Man denke etwa an die Bildung. Durch Überarbeitung unseres bildungspolitischen Schwerpunktprogramms können wir die Lehrmethoden anpassen, um die Ungleichheit in den Schulen zu bekämpfen, und zugleich zusätzliche Ressourcen in sozial benachteiligte Gebiete umlenken. Hierzu gehört, alle Schulen mit genügend Computern auszustatten, damit alle Schüler von den heutigen technologischen Durchbrüchen profitieren können – und zwar ohne dass es eine digitale Kluft zwischen Schülern oder Regionen gibt. Dass sich die Auswirkungen dieser Maßnahmen erst nach Jahren zeigen werden, darf ihre Dringlichkeit nicht schmälern.

Tatsächlich sollte der gesamte Prozess zum Aufbau einer starken und gerechten Volkswirtschaft nicht allein darauf abzielen, das Leben der heutigen Bürger zu verbessern; er muss Frankreich zugleich auf die Zukunft vorbereiten. Und gerade die erfolgreichsten Initiativen zur langfristigen Stärkung eines Landes brauchen häufig Zeit, um sichtbare Ergebnisse zu produzieren.

In einer Gesellschaft, die Unmittelbarkeit überbewertet, kann es schwierig sein, eine langfristige Sicht einzunehmen. Doch wird sich meine Regierung nicht von vorausschauenden Maßnahmen abhalten lassen, die sicherstellen, dass das Frankreich von morgen ein Frankreich ist, das unsere Bürger wollen und das sie verdienen.
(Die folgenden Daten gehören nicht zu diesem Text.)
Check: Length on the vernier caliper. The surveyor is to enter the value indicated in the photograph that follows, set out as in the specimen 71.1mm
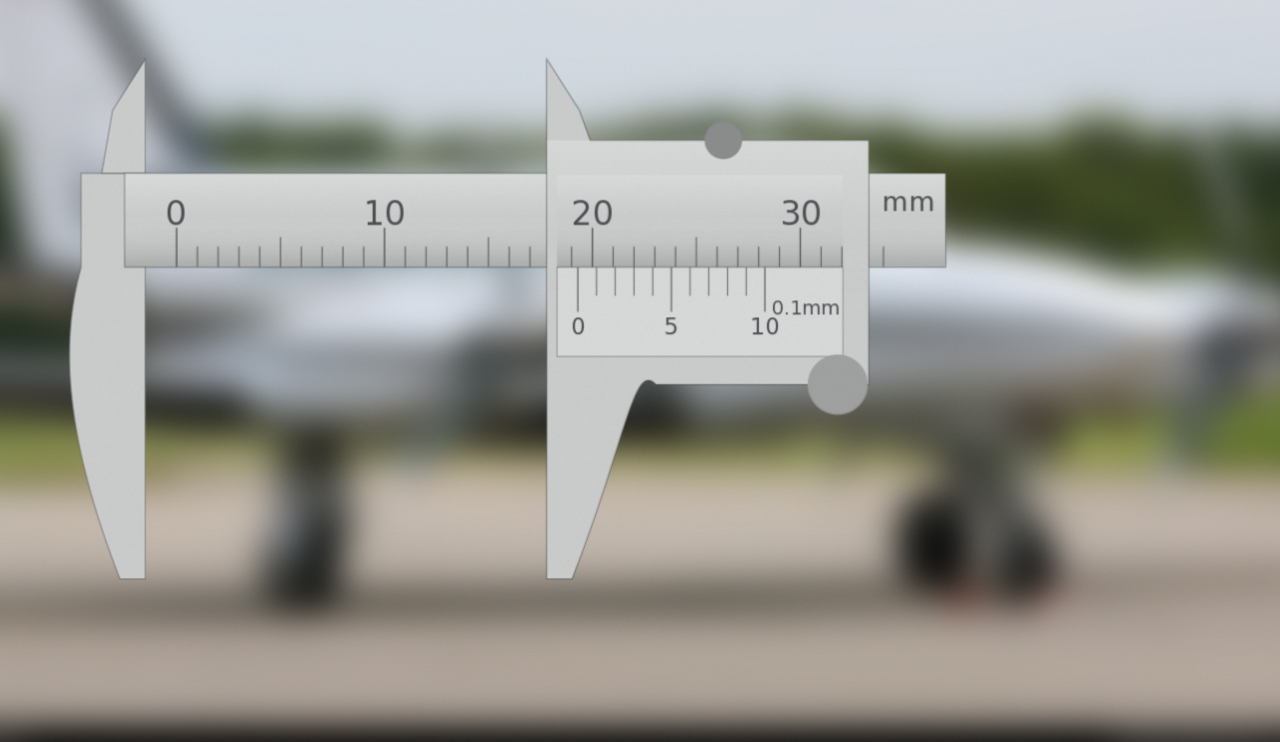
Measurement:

Es ist Aufgabe des Staates, ein Reformbeispiel zu setzen. Dies gilt besonders in Frankreich, wo die Bürger hohe Erwartungen in den Staat setzen – der nicht alles tun soll, aber eindeutig strategische Linien vorgeben und die lokalen Akteure zum Erfolg befähigen soll. Kurz gesagt: Die Regierung muss ihre Fähigkeit, die Agenda vorzugeben, in den Dienst des Volkes stellen.

Ein außergewöhnlich großes Projekt zur Vorbereitung auf die Zukunft, das vor uns liegt, ist die Energiewende. Wir alle wissen, dass wir auf ein neues Wachstumsmodell zusteuern, das nüchterner und nachhaltiger ist, weniger auf fossile Brennstoffe setzt und mehr auf erneuerbare Energiequellen. Diese neue Wachstumsstrategie erfordert neue Gewohnheiten, Einstellungen und Lebensweisen. Mit dem Energiewendegesetz will sich meine Regierung an die Spitze dieses Trends stellen, indem sie den rechtlichen Rahmen für ein künftiges „grünes“ Wachstum schafft.
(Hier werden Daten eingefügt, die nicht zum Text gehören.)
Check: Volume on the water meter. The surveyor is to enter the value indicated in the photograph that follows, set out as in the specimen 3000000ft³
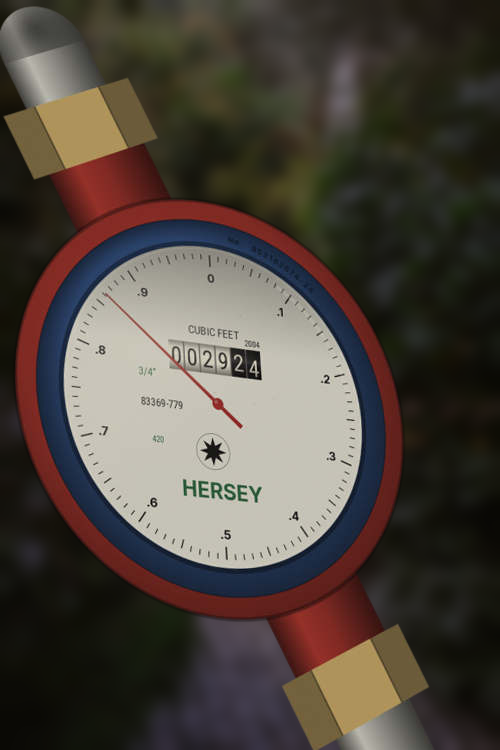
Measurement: 2923.86ft³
Die Ziele der Reformagenda der französischen Regierung sind klar: ein stärkeres Frankreich, das imstande ist, in einem sich rasch wandelnden globalen Umfeld Erfolg zu haben, ein faireres Frankreich, ohne welches weder individuelle noch kollektive Anstrengungen jedweder Art als Erfolg gelten könnten, und ein standfesteres Frankreich, das unseren Kindern eine stabile und wohlhabende Heimat bieten kann. Im Interesse Frankreichs und seiner Menschen haben wir uns den Reformen verschrieben, die zur Realisierung dieser Vision erforderlich sind.